As pesquisadoras se concentraram também nas mudanças sobre o marketing. Inicialmente, a regulamentação da lei previa que produtos com selos não pudessem ser exibidos no intervalo de programas televisivos voltados ao público infantil. Depois, estendeu-se a medida a toda a programação entre 6h e 22h. Além disso, esses produtos não podem ser comercializados no ambiente escolar, nem podem exibir personagens nas embalagens.
Foram coletadas 2.016 horas de programação em várias emissoras.

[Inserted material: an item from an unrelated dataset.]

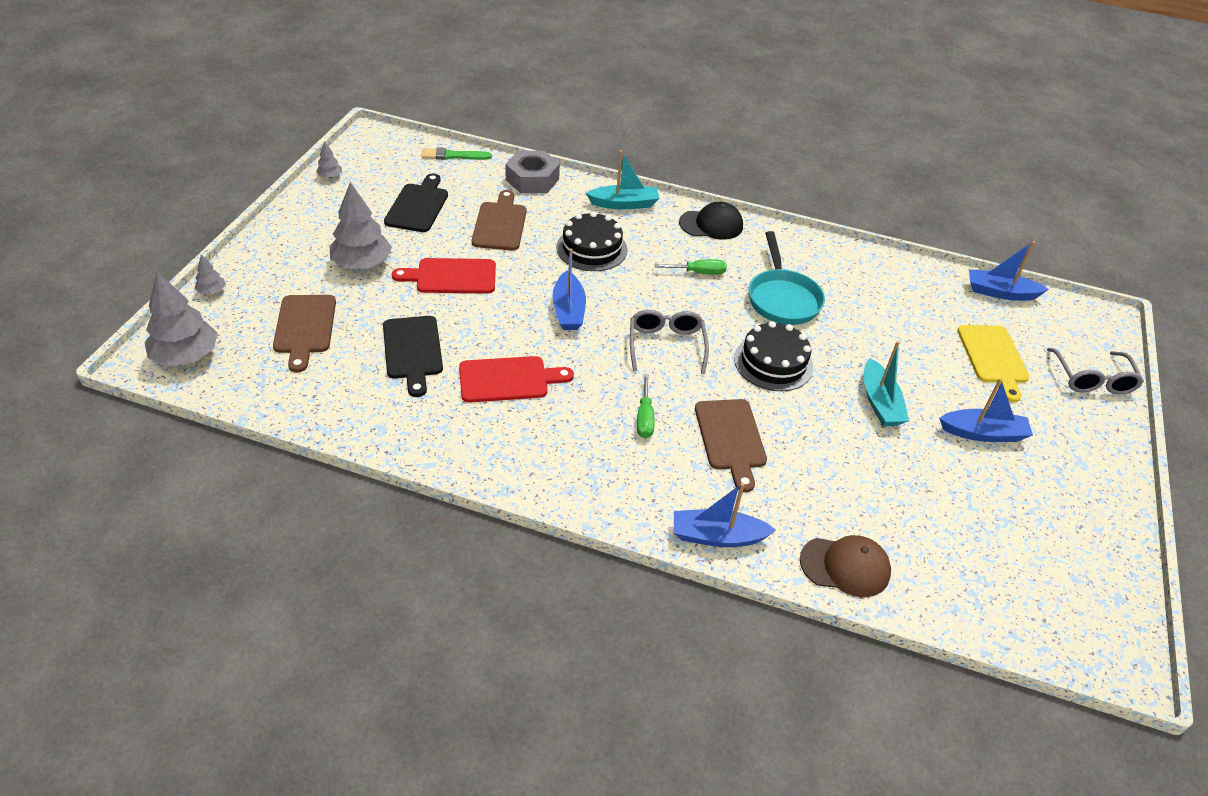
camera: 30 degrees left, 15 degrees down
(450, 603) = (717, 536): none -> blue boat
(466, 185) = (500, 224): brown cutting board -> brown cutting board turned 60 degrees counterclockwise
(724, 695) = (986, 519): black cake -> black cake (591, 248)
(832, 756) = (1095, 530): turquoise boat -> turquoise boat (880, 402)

Os anúncios antes voltados a programas infantis se deslocaram a noticiários e filmes. A quantidade de publicidade de produtos “Alto em” caiu significativamente, mas não chegou a zero. Esse foi um dos elementos que convenceram o governo de que a restrição deveria ser estendida a toda a programação.
Antes da lei, refrigerantes e chocolates respondiam pela maior parte da comunicação mercadológica. Depois, sucos de frutas e leites saborizados ocuparam as duas primeiras posições, mostrando outra lacuna: nem todas as bebidas adoçadas ficaram sob o escopo da legislação.
No Brasil
A Diretoria Colegiada da Anvisa aprovou em maio relatório preliminar favorável aos alertas. A análise da Gerência Geral de Alimentos mostrou que esse sistema é o que melhor funciona na mudança de hábitos de consumo. E concluiu que o semáforo defendido pelas empresas não tinha evidências científicas favoráveis.
O documento foi submetido a uma primeira rodada de consulta pública.
O fim do mandato do então diretor-presidente, Jarbas Barbosa, abriu espaço para uma mudança de rumos. No final de setembro, Michel Temer nomeou para a função o diretor William Dib. O ex-deputado federal assumiu dando seguidas entrevistas em favor do semáforo, dizendo se tratar de um consenso dentro da agência. Ele mencionou a necessidade de procurar um sistema que não afete as empresas.
De sua parte, a Abia tenta desde o ano passado desacreditar os alertas. A princípio, disse que o sistema não funcionava. Mas, após a decisão preliminar da Anvisa, emitiu um relatório falando que esse modelo provocaria uma redução de consumo tal que retiraria R$ 100 bilhões ao ano da economia brasileira. Como mostramos no Joio, o cálculo não se sustenta.
Não há data para que a Anvisa emita um rascunho de resolução a ser submetido a nova rodada de consulta pública.